I Hope you can get thru this,b c I know you can.
 
I've managed to get through today, so hopefully tomorrow will be as good. How has your day been? :flower: I think a nice relaxing bath this evening is in order. :)
 
]my day has been so tough, my autistic daughter has been out of control today, and my son has been trying to hit her all day, which sends her into a tizzy. and my eating is out of control. I have never felt this hungry before. and I have never binged before,
but I always feel liek I do when I eat regular food. and I am sorry I hope that doesnt trigger anyone. I feel like everytime I eat even the smallest thing that I am going to gain 50 lbs. I ate an michelina frozen meal and a few cookies, and I feel like I ate a whole buffet. and I Know I didnt but I feel like I did
 
maybe I just dont deserve my kids. bc I just
purged again. I hate myself.
 
You are no less deserving of your children just because you purged. You have had a stressful day and have dealt with it in a way which was familiar to you; you turned to food to cope. This does not make you a bad mother. In relation to you eating a small amount and feeling guilty, it is your ED tricking you. You have the right to eat whatever you want and shouldn't be made to feel negatively over it. :hugs:
 
thank you! I am crying now bc my husband just came home for lunch and asked what is wrong. and I dont know what to say. I feel like a failure. I dont turn to food to cope. I turn to purging to cope. I never binge. I ate a normal lunch and purged. it sucks. I really just want to cry now.

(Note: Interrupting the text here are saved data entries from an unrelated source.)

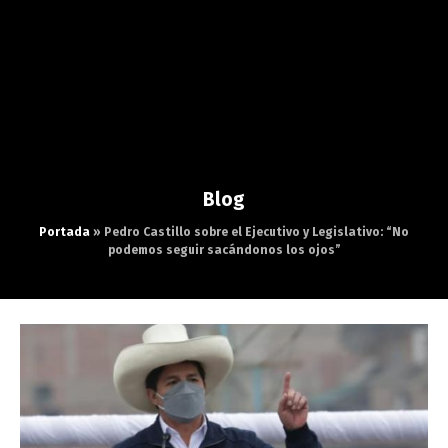
Blog
Portada
»
Pedro Castillo sobre el Ejecutivo y Legislativo: “No
podemos seguir sacándonos los ojos”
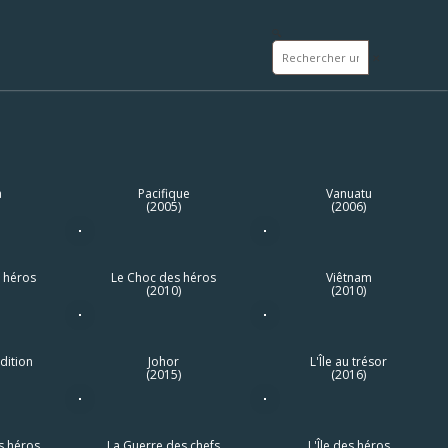
🔍
✕
a
Pacifique
Vanuatu
(2005)
(2006)
 héros
Le Choc des héros
Viêtnam
(2010)
(2010)
dition
Johor
L'Île au trésor
(2015)
(2016)
s héros
La Guerre des chefs
L'Île des héros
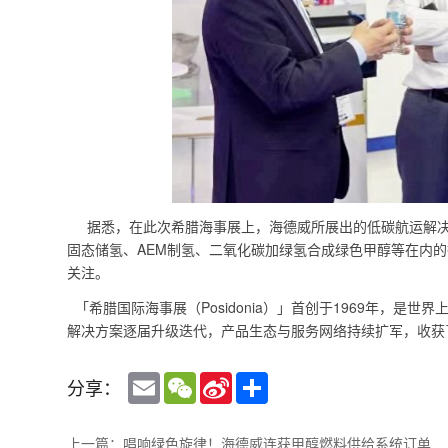
据悉，在此次希腊海事展上，海德威所展出的低碳航运解决
固态储氢、AEM制氢、二氧化碳加绿氢合成绿色甲醇等在内
关注。
「希腊国际海事展（Posidonia）」首创于1969年，
解决方案逐届升级迭代，产品生态与服务网络持续扩军，收获
Email
WeChat
Sina
Share
分享：
Weibo
上一篇：唱响绿色旋律！海德威连获甲醇燃料供给系统订单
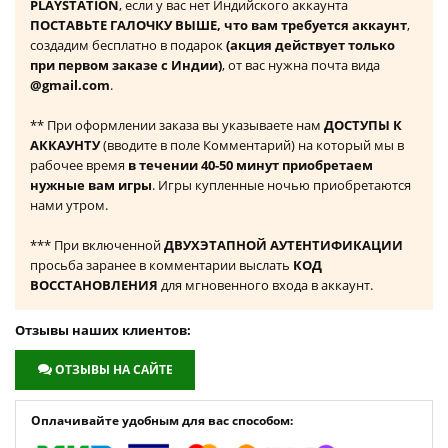
PLAYSTATION
, если у вас нет Индийского аккаунта
ПОСТАВЬТЕ ГАЛОЧКУ ВЫШЕ, что вам требуется аккаунт
,
создадим бесплатно в подарок
(акция действует только
при первом заказе с Индии)
, от вас нужна почта вида
@gmail.com
.
** При оформлении заказа вы указываете нам
ДОСТУПЫ К
АККАУНТУ
(вводите в поле Комментарий) на который мы в
рабочее время
в течении 40-50 минут приобретаем
нужные вам игры
. Игры купленные ночью приобретаются
нами утром.
*** При включенной
ДВУХЭТАПНОЙ АУТЕНТИФИКАЦИИ
просьба заранее в комментарии выслать
КОД
ВОССТАНОВЛЕНИЯ
для мгновенного входа в аккаунт.
Отзывы наших клиентов:
ОТЗЫВЫ НА САЙТЕ
Оплачивайте удобным для вас способом:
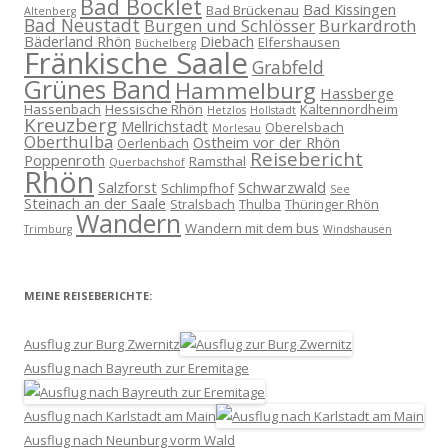
Bad Bocklet
Bad Kissingen
Bad Brückenau
Altenberg
Bad Neustadt
Burgen und Schlösser
Burkardroth
Bäderland Rhön
Diebach
Elfershausen
Büchelberg
Fränkische Saale
Grabfeld
Grünes Band
Hammelburg
Hassberge
Hassenbach
Hessische Rhön
Kaltennordheim
Hetzlos
Hollstadt
Kreuzberg
Mellrichstadt
Oberelsbach
Morlesau
Oberthulba
Ostheim vor der Rhön
Oerlenbach
Reisebericht
Poppenroth
Ramsthal
Querbachshof
Rhön
Salzforst
Schwarzwald
Schlimpfhof
See
Steinach an der Saale
Stralsbach
Thulba
Thüringer Rhön
Wandern
Wandern mit dem bus
Trimburg
Windshausen
MEINE REISEBERICHTE:
Ausflug zur Burg Zwernitz
Ausflug nach Bayreuth zur Eremitage
Ausflug nach Karlstadt am Main
Ausflug nach Neunburg vorm Wald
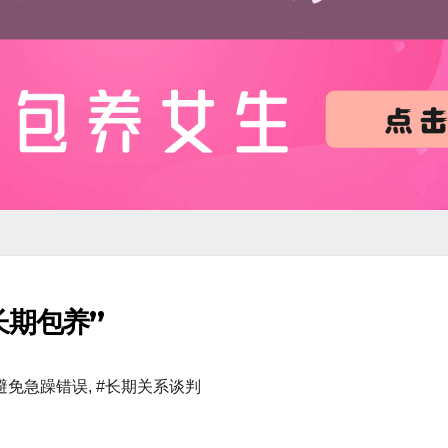
长期包养”
避免急躁错误
,
#长期关系谈判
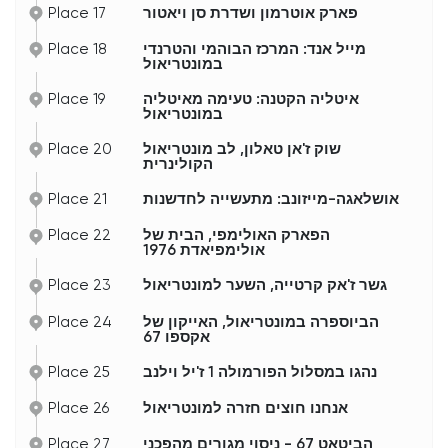
Place 17
פארק אוטרמון ושדרת סן ויאטור
Place 18
מייל אנד: המרכז הבוהמי והטרנדי
במונטריאול
Place 19
איטליה הקטנה: טעימה מאיטליה
במונטריאול
Place 20
שוק ז'אן טאלון, לב מונטריאול
הקולינרית
Place 21
אושלאגה-מייזונב: מתעשייה לחדשנות
Place 22
הפארק האולימפי, הבית של
אולימפיאדת 1976
Place 23
גשר ז'אק קרטייה, השער למונטריאול
Place 24
הביוספרה במונטריאול, האייקון של
אקספו 67
Place 25
נהגו במסלול הפורמולה 1 ז'יל וילנב
Place 26
אנחנו חוצים חזרה למונטריאול
Place 27
הביטאט 67 - ניסוי מגורים מהפכני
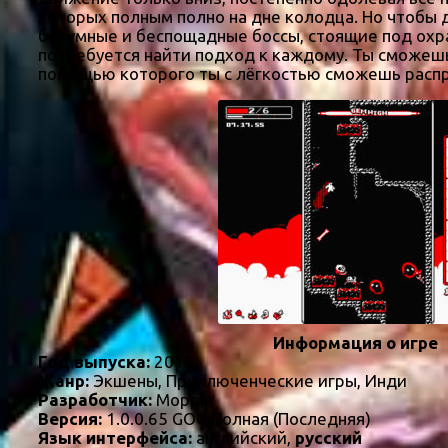
которых полным полно на дне колодца. Но чтобы 
безумные и беспощадные боссы, стоящие под охра
потребуется найти подход к каждому. Ты сможешь
помощью которого ты с лёгкостью сможешь распр
Информация о игре
Год выпуска:
2015
Жанр:
Экшены, Приключенческие игры, Инди
Разработчик:
Moppin
Версия:
1.0.0.65 GOG Полная (Последняя)
Язык интерфейса:
английский,
русский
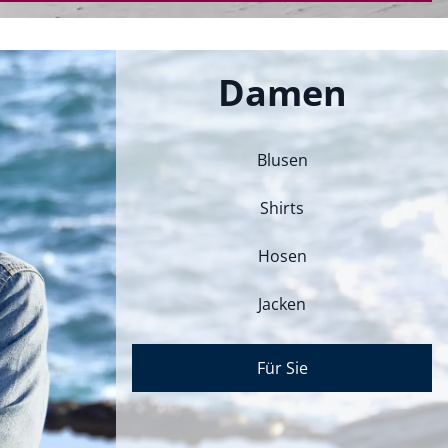
Damen
Blusen
Shirts
Hosen
Jacken
Für Sie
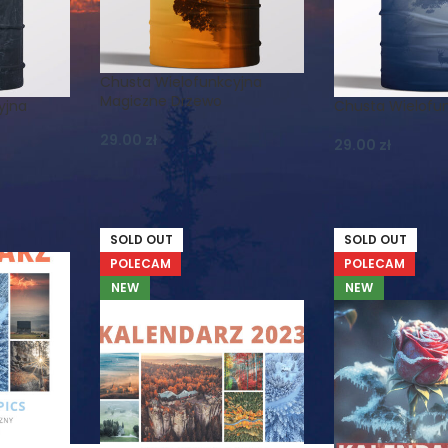
Chusta Wielofunkcyjna
Magiczne Drzewo
yjna
Chusta Wielofun
29.00
zł
29.00
zł
SOLD OUT
SOLD OUT
POLECAM
POLECAM
NEW
NEW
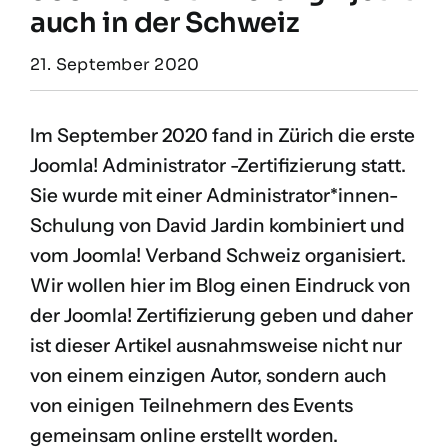
auch in der Schweiz
21. September 2020
Im September 2020 fand in Zürich die erste
Joomla! Administrator -Zertifizierung statt.
Sie wurde mit einer Administrator*innen-
Schulung von David Jardin kombiniert und
vom Joomla! Verband Schweiz organisiert.
Wir wollen hier im Blog einen Eindruck von
der Joomla! Zertifizierung geben und daher
ist dieser Artikel ausnahmsweise nicht nur
von einem einzigen Autor, sondern auch
von einigen Teilnehmern des Events
gemeinsam online erstellt worden.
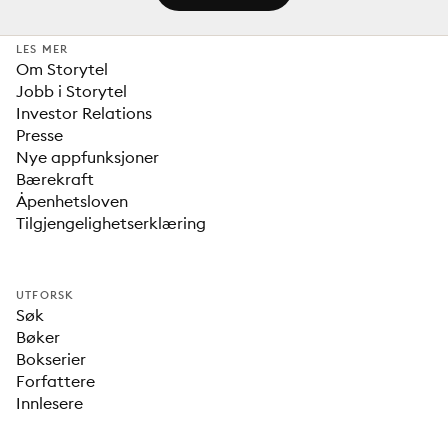
LES MER
Om Storytel
Jobb i Storytel
Investor Relations
Presse
Nye appfunksjoner
Bærekraft
Åpenhetsloven
Tilgjengelighetserklæring
UTFORSK
Søk
Bøker
Bokserier
Forfattere
Innlesere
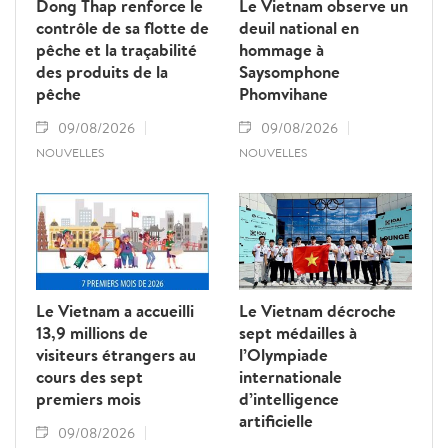
Dong Thap renforce le
Le Vietnam observe un
contrôle de sa flotte de
deuil national en
pêche et la traçabilité
hommage à
des produits de la
Saysomphone
pêche
Phomvihane
09/08/2026
09/08/2026
NOUVELLES
NOUVELLES
Le Vietnam a accueilli
Le Vietnam décroche
13,9 millions de
sept médailles à
visiteurs étrangers au
l’Olympiade
cours des sept
internationale
premiers mois
d’intelligence
artificielle
09/08/2026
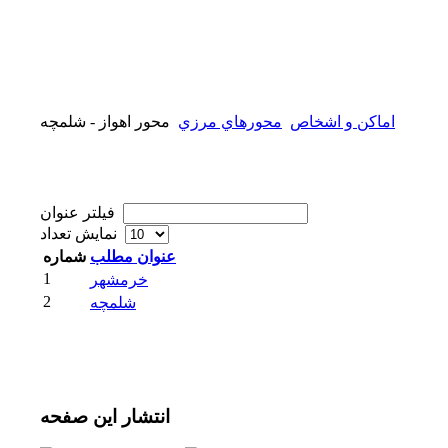
اماکن و اشخاص
محورهاي مرزي
محور اهواز - شلمچه
فیلتر عنوان
نمایش تعداد
عنوان مطلب
شماره
1
خرمشهر
2
شلمچه
انتشار
این صفحه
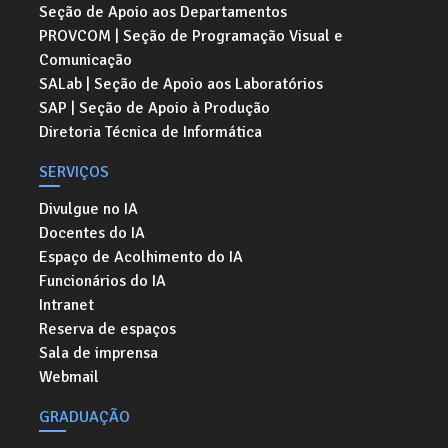
Seção de Apoio aos Departamentos
PROVCOM | Seção de Programação Visual e
Comunicação
SALab | Seção de Apoio aos Laboratórios
SAP | Seção de Apoio à Produção
Diretoria Técnica de Informática
SERVIÇOS
Divulgue no IA
Docentes do IA
Espaço de Acolhimento do IA
Funcionários do IA
Intranet
Reserva de espaços
Sala de imprensa
Webmail
GRADUAÇÃO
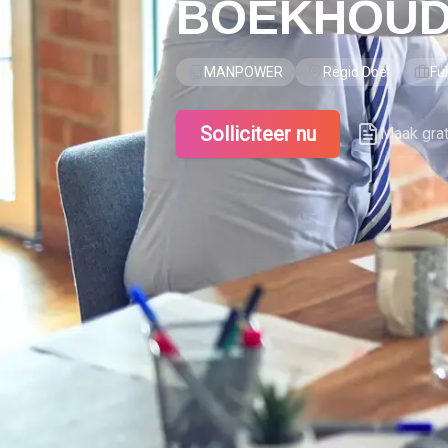
BOEKHOU
MANPOWER
Regio Doel
Fu
Solliciteer nu
Maak gra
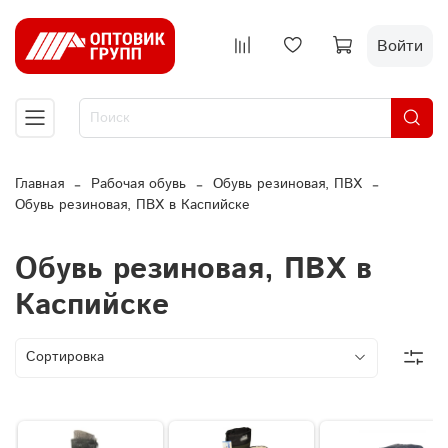
Войти
Главная
Рабочая обувь
Обувь резиновая, ПВХ
Обувь резиновая, ПВХ в Каспийске
Обувь резиновая, ПВХ в
Каспийске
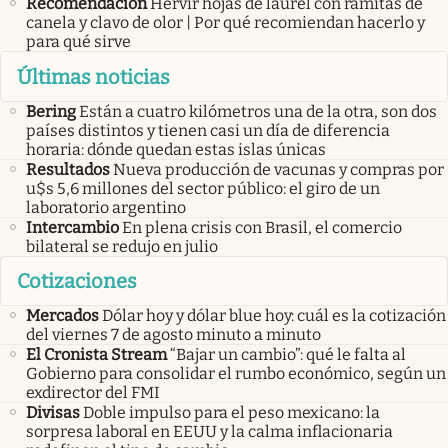
Recomendación
Hervir hojas de laurel con ramitas de
canela y clavo de olor | Por qué recomiendan hacerlo y
para qué sirve
Últimas noticias
Bering
Están a cuatro kilómetros una de la otra, son dos
países distintos y tienen casi un día de diferencia
horaria: dónde quedan estas islas únicas
Resultados
Nueva producción de vacunas y compras por
u$s 5,6 millones del sector público: el giro de un
laboratorio argentino
Intercambio
En plena crisis con Brasil, el comercio
bilateral se redujo en julio
Cotizaciones
Mercados
Dólar hoy y dólar blue hoy: cuál es la cotización
del viernes 7 de agosto minuto a minuto
El Cronista Stream
“Bajar un cambio”: qué le falta al
Gobierno para consolidar el rumbo económico, según un
exdirector del FMI
Divisas
Doble impulso para el peso mexicano: la
sorpresa laboral en EEUU y la calma inflacionaria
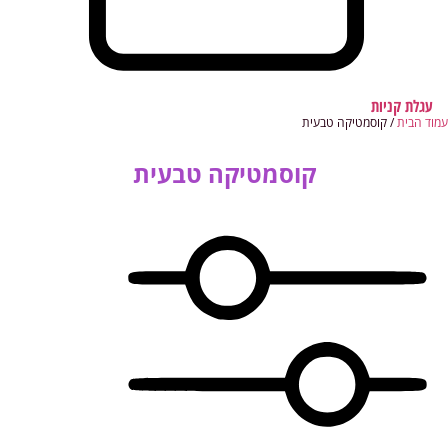
עגלת קניות
עמוד הבית
/ קוסמטיקה טבעית
קוסמטיקה טבעית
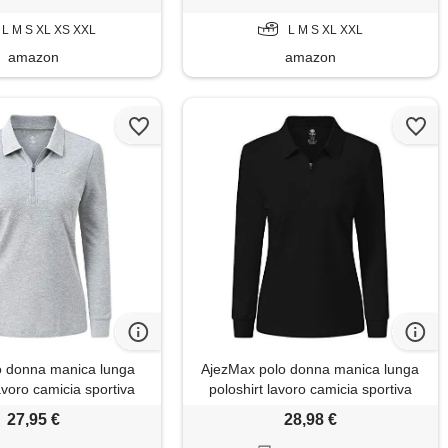
L M S XL XS XXL
L M S XL XXL
amazon
amazon
o donna manica lunga
AjezMax polo donna manica lunga
avoro camicia sportiva
poloshirt lavoro camicia sportiva
on cerniera grigio xxl
golf top con zip nero m
27,95 €
28,98 €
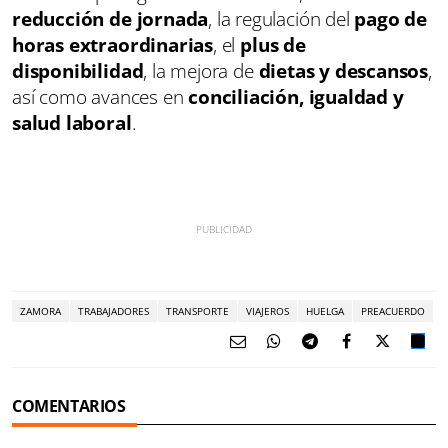
reducción de jornada
, la regulación del
pago de
horas extraordinarias
, el
plus de
disponibilidad
, la mejora de
dietas y descansos
,
así como avances en
conciliación, igualdad y
salud laboral
.
ZAMORA
TRABAJADORES
TRANSPORTE
VIAJEROS
HUELGA
PREACUERDO
COMENTARIOS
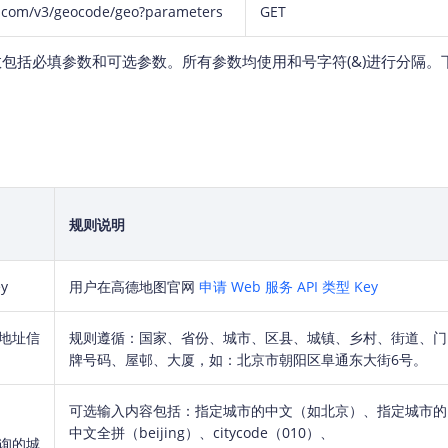
p.com/v3/geocode/geo?parameters
GET
包括必填参数和可选参数。所有参数均使用和号字符(&)进行分隔。
规则说明
y
用户在高德地图官网
申请 Web 服务 API 类型 Key
地址信
规则遵循：国家、省份、城市、区县、城镇、乡村、街道、门
牌号码、屋邨、大厦，如：北京市朝阳区阜通东大街6号。
可选输入内容包括：指定城市的中文（如北京）、指定城市的
中文全拼（beijing）、citycode（010）、
询的城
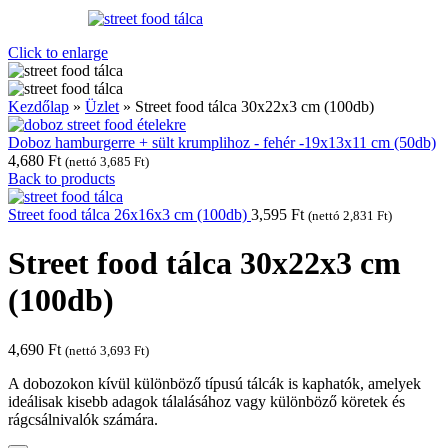
Click to enlarge
Kezdőlap
»
Üzlet
»
Street food tálca 30x22x3 cm (100db)
Doboz hamburgerre + sült krumplihoz - fehér -19x13x11 cm (50db)
4,680
Ft
(nettó
3,685
Ft
)
Back to products
Street food tálca 26x16x3 cm (100db)
3,595
Ft
(nettó
2,831
Ft
)
Street food tálca 30x22x3 cm
(100db)
4,690
Ft
(nettó
3,693
Ft
)
A dobozokon kívül különböző típusú tálcák is kaphatók, amelyek
ideálisak kisebb adagok tálalásához vagy különböző köretek és
rágcsálnivalók számára.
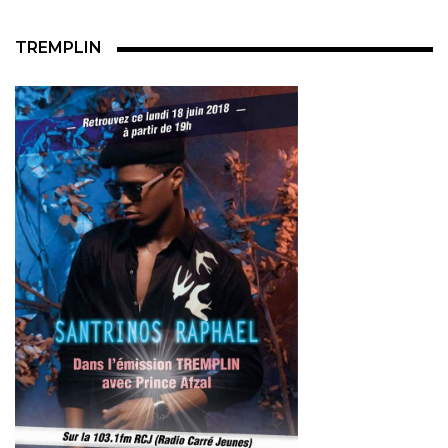
TREMPLIN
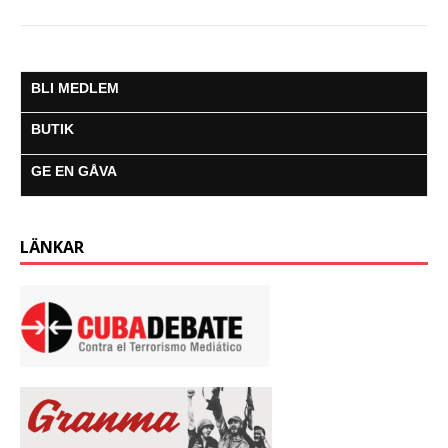
BLI MEDLEM
BUTIK
GE EN GÅVA
LÄNKAR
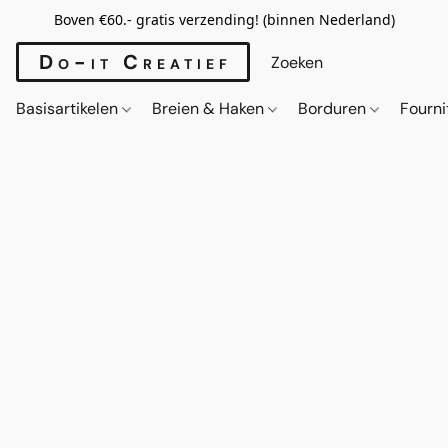
Boven €60.- gratis verzending! (binnen Nederland)
Do-it Creatief
Basisartikelen
Breien & Haken
Borduren
Fourn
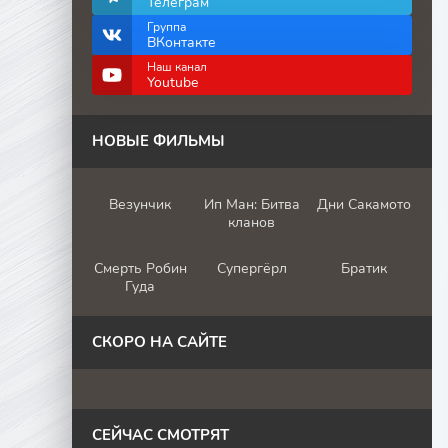
Телеграм
Группа
ВКонтакте
Наш канал
Youtube
НОВЫЕ ФИЛЬМЫ
Везунчик
Ип Ман: Битва
Дни Сакамото
кланов
Смерть Робин
Супергёрл
Братик
Гуда
СКОРО НА САЙТЕ
СЕЙЧАС СМОТРЯТ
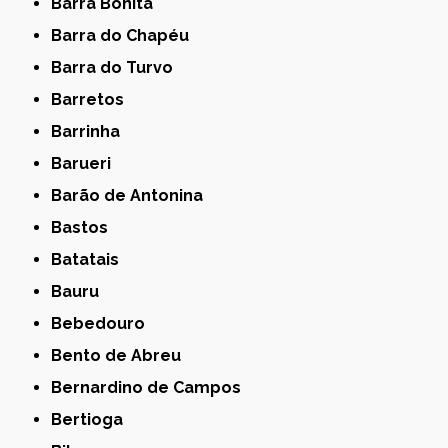
Barra Bonita
Barra do Chapéu
Barra do Turvo
Barretos
Barrinha
Barueri
Barão de Antonina
Bastos
Batatais
Bauru
Bebedouro
Bento de Abreu
Bernardino de Campos
Bertioga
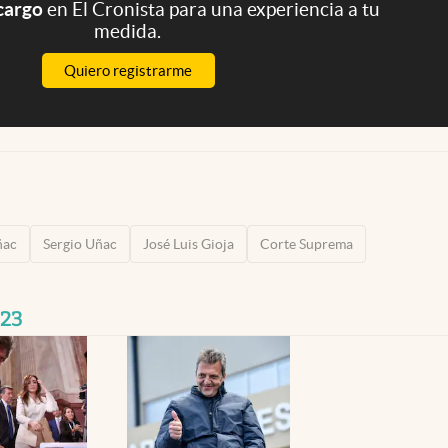
 cargo
en El Cronista para una experiencia a tu
medida.
Quiero registrarme
ñac
Sergio Uñac
José Luis Gioja
Corte Suprema
023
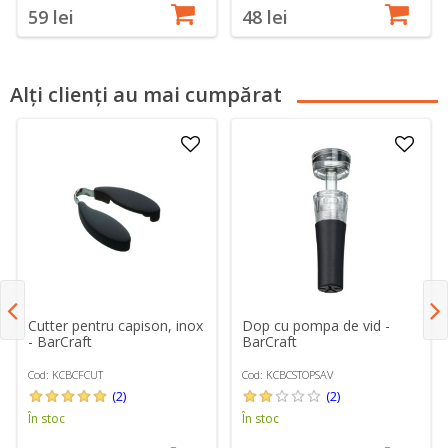
59 lei
48 lei
Alți clienți au mai cumpărat
Cutter pentru capison, inox
Dop cu pompa de vid -
- BarCraft
BarCraft
Cod: KCBCFCUT
Cod: KCBCSTOPSAV
(2)
(2)
În stoc
În stoc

I think Iam going to lay down and hopefully my kids will nap.
 
Food, bingeing and purging are all interlinked hun. :hugs: And you are not a failure, just going through a tough time. Why not talk to your husband about how you are feeling? Even if he can't offer any advice, it often helps just to be able to share your feelings. Does your husband know about your purging? Am going offline for a short while now, but will be back in an hour or so if you want to chat more.
 
Food, bingeing and purging are all interlinked hun. :hugs: And you are not a failure, just going through a tough time. Why not talk to your husband about how you are feeling? Even if he can't offer any advice, it often helps just to be able to share your feelings. Does your husband know about your purging? Am going offline for a short while now, but will be back in an hour or so if you want to chat more.

He knows about my purging but if he knew I just did it, he would be pissed and upset, and probably just say he is disappointed in me, and then be mad at me all day. so I probably wont tell him.

I just felt like you are were saying I binged. I am anorexic, not bulimic.
so. I dont know. anyways sorry if I came off wrong.